The students are definitely back, and the energy level here on the corner is up ten-fold. As I walk around town, I see a lot of young people and their families and they have a certain deer-in-the-headlights look.
I think I know a little of how they feel. I am beginning my third year here, and I am beginning to feel like a veteran.
Today is our official Welcome Back Sunday for the University of Virginia, and so I want to take a few moments this morning to reaffirm our historical mission to the University community.
I want to mention this morning a few simple things we can do as members of this parish to be a part of that mission regardless of our age or connection with UVA.
First, the students who come through these doors bring many gifts, and many questions.
Many, if not most, are away from home for the first time in their life. We need to welcome these students, as we welcome all new people. To be truly welcoming is to be open not just to their presence, but to their ideas, to their talents and their questions. They will change us, just as we will change them.
Students are not appendages to this parish, but central to the mission of this parish. They are why we are here.
The biblical lessons we hear today, I believe, compel us to begin with compassion for the sojourner – the stranger – because we are reminded that we, too, are sojourners in this life.
The students who come here are strangers, and yet, like us, they too are sojourners on a life-long pilgrimage. They may be at a different place on the road than most of us here this morning, but they are on the same road with us.
The writer of the Letter to the Hebrews tells us: “Do not neglect to show hospitality to strangers, for by doing that some have entertained angels without knowing it.”
This academic year, I hope we will go out of our way to show hospitality to our students in big ways and small.
We host a free dinner on Sunday evenings for students, and we need some of you to take a turn preparing and serving a meal.
These are more than just dinners, but truly opportunities for students, who are far from home, to spend an hour or two once a week having a meal with a “regular” family.
If you are interested in taking a turn, see me after this service.
I would also like us to take a few more steps to live into our historical mission. I am convinced this parish is located on this unique corner for a unique purpose.

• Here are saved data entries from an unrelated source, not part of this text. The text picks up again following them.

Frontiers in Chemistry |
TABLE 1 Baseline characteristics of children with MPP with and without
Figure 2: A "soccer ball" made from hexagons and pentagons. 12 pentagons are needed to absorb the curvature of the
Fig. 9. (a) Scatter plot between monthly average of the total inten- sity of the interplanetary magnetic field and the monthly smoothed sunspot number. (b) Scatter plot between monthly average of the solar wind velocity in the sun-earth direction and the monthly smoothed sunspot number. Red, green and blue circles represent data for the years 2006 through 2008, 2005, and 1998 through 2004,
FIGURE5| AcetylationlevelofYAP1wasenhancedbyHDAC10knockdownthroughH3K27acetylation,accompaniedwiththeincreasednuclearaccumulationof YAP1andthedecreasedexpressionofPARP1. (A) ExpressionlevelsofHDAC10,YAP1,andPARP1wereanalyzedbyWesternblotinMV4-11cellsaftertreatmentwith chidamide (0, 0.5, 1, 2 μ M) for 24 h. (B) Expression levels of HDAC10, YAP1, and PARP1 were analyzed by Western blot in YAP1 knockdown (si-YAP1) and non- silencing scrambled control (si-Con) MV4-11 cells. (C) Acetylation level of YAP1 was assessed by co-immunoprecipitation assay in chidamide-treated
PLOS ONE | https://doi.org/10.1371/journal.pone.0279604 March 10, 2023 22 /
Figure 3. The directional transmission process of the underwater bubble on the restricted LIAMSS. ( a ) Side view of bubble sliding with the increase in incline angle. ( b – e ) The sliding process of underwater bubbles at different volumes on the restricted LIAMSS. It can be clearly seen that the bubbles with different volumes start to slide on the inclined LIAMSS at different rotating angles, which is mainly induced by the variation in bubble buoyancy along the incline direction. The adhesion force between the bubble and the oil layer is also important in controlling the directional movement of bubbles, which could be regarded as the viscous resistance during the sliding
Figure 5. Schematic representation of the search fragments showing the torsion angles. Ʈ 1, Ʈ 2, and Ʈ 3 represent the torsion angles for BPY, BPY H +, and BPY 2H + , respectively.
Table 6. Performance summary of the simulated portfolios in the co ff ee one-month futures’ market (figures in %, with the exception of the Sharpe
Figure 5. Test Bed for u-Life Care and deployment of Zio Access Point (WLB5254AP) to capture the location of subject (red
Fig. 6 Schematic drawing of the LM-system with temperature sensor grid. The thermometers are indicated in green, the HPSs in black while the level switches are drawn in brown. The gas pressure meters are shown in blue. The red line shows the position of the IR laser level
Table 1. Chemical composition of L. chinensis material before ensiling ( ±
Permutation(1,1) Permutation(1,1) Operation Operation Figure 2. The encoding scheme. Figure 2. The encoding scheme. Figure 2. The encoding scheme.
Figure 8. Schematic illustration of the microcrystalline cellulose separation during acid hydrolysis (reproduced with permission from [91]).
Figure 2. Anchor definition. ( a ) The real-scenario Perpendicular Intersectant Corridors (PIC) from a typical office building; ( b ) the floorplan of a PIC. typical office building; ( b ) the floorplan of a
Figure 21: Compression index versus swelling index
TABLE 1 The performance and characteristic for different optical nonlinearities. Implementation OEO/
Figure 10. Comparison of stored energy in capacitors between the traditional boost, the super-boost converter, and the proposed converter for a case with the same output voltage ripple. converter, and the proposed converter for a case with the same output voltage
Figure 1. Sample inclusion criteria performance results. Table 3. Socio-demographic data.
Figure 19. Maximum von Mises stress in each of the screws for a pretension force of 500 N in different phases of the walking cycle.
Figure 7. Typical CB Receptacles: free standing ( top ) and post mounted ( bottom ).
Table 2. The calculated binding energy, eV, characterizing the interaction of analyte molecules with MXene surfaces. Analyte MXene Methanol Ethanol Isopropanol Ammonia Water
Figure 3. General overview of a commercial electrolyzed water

We have the opportunity to not just comfort and nurture young students, but to instill in them values of generosity and selflessness that cut against the values of selfish materialism and careerism in the wider culture at large.
We hear loud-and-clear from Jesus today, who implores us to set aside our fears and embrace the lowest among us: “When you give a banquet, invite the poor, the crippled, the lame, and the blind. And you will be blessed.”
There are many ways of instilling those values, and we begin by setting an example in our own life. The Letter writer to the Hebrews implores: “Do not neglect to do good and to share what you have, for such sacrifices are pleasing to God.”
St. Paul’s already has shown great courage and strength by sharing our wealth and talent in the community, for example by working on projects like PACEM that give winter shelter to the homeless, and IMPACT that has worked to provide dental care for the poor and translation services for immigrants caught in the legal system.
Let me suggest that our actions in the wider community are integrally connected to our mission to the University of Virginia, for it is by working in the community that we can be role models for the students and new people who come through our doors. When we share our lives generously, others will share theirs too.
Finally, let us not forget that doing is only half a faithful life. The other half – maybe more than half – comes in the humility of our prayer. Indeed, the lessons this morning have a common theme – humility.
This kind of humility comes only by emptying ourselves before God, by bringing the longings of our hearts and the holes of our souls to God in prayer. And then listening for the answers, for prayer is a life-long conversation.
There are many ways to pray, and we will explore some of those ways this fall in our adult education here at St. Paul’s.
It is my hope and prayer that we will be open to exploring not just the stillness of prayer, but also the restlessness that can also come through prayer.
Prayer can – and probably will – tug us in new directions, because we are sojourners – strangers – in this life.
At times, our prayer – like our life – may not look neat and tidy. We are, after all, not the ones in control. This is not our church – it belongs to God – and it is not our earth – it belongs to God – and we are the temporary stewards. Any control we think we have is but an illusion.
Our stewardship rests on the foundation our prayer, and our prayer rests on the foundation of our humility.
When our foundation is firm, our prayers will take wing, we will find that, indeed, we are entertaining angels. AMEN.
1 comment:
Thanks for posting this, Jim. A welcome reminder for all who teach and come in contact with young people.